> [Supplied material]:
-------

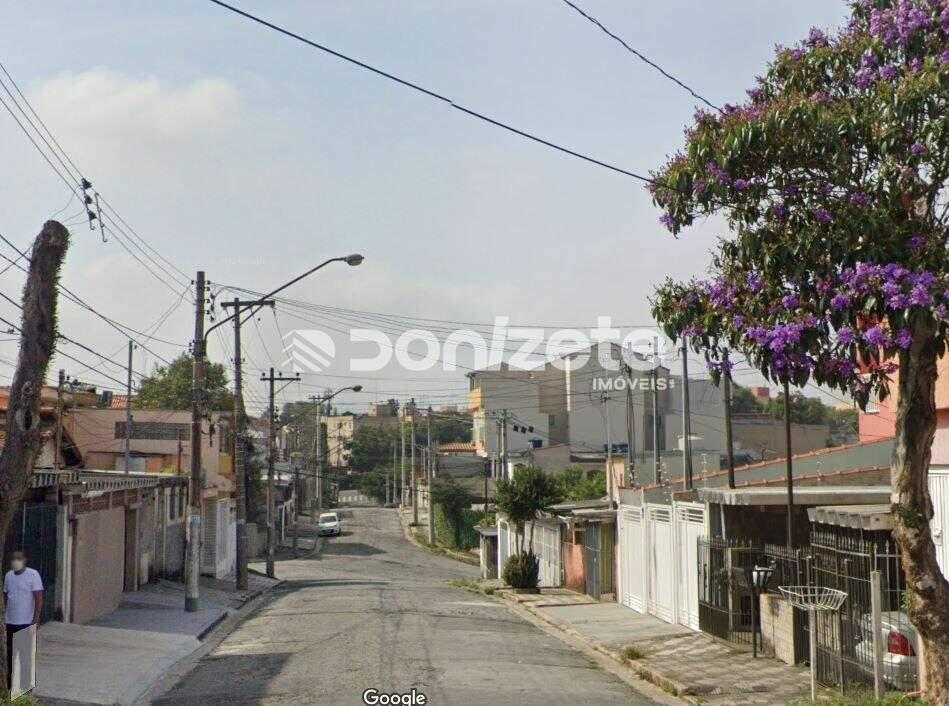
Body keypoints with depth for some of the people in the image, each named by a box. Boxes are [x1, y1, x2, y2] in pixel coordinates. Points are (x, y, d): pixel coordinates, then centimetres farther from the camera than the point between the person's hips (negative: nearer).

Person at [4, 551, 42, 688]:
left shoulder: (33, 575, -10)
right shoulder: (8, 575, 6)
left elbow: (39, 598, -12)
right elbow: (5, 595, 16)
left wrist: (36, 619, -17)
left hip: (27, 622, -5)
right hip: (10, 621, 5)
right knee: (10, 653, 12)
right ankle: (10, 684, 22)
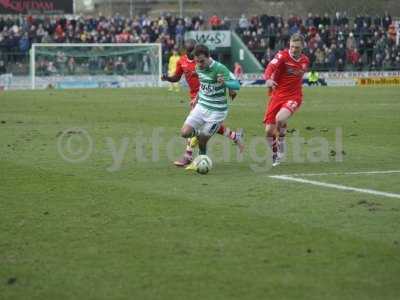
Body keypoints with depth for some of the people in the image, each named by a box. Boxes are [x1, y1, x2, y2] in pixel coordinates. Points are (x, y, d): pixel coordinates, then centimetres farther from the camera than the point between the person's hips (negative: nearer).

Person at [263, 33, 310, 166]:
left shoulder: (305, 61, 4)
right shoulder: (283, 55, -10)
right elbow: (271, 67, -28)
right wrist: (268, 79, -46)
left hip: (293, 97, 0)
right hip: (277, 96, 0)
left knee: (280, 118, -30)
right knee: (269, 131, -3)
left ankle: (281, 148, -6)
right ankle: (275, 155, 25)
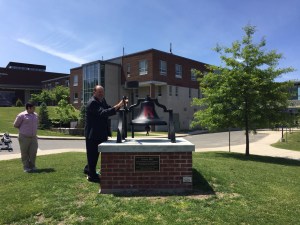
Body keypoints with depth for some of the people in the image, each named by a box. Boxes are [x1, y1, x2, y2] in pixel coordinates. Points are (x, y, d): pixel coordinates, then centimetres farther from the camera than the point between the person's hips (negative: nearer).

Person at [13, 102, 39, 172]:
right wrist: (23, 129, 8)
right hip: (24, 137, -4)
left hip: (33, 137, 5)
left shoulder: (36, 115, 8)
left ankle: (32, 166, 17)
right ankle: (26, 167, 14)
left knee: (33, 152, 3)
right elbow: (15, 125, 1)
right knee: (25, 153, 4)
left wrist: (32, 129, 11)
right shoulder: (22, 115, -10)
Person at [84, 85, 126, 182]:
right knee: (93, 153, 2)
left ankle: (88, 169, 40)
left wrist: (119, 106, -8)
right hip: (93, 134, -9)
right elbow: (103, 113, -32)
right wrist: (117, 106, -38)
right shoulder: (92, 102, -19)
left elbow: (109, 110, 10)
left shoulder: (102, 101, 11)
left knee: (95, 153, 22)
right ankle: (92, 175, 15)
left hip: (100, 133, 9)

-------

In the records above, find the line containing "right shoulder: (22, 115, -10)"; please retype it and every line after it through the last line, exactly and with nothing else.

> [Response for this exercise]:
right shoulder: (22, 115, -10)
Person at [84, 85, 126, 182]:
right knee: (93, 153, 2)
left ankle: (88, 169, 40)
left wrist: (119, 106, -8)
right hip: (93, 134, -9)
right elbow: (103, 113, -32)
right wrist: (117, 106, -38)
right shoulder: (92, 102, -19)
left elbow: (109, 110, 10)
left shoulder: (102, 101, 11)
left knee: (95, 153, 22)
right ankle: (92, 175, 15)
left hip: (100, 133, 9)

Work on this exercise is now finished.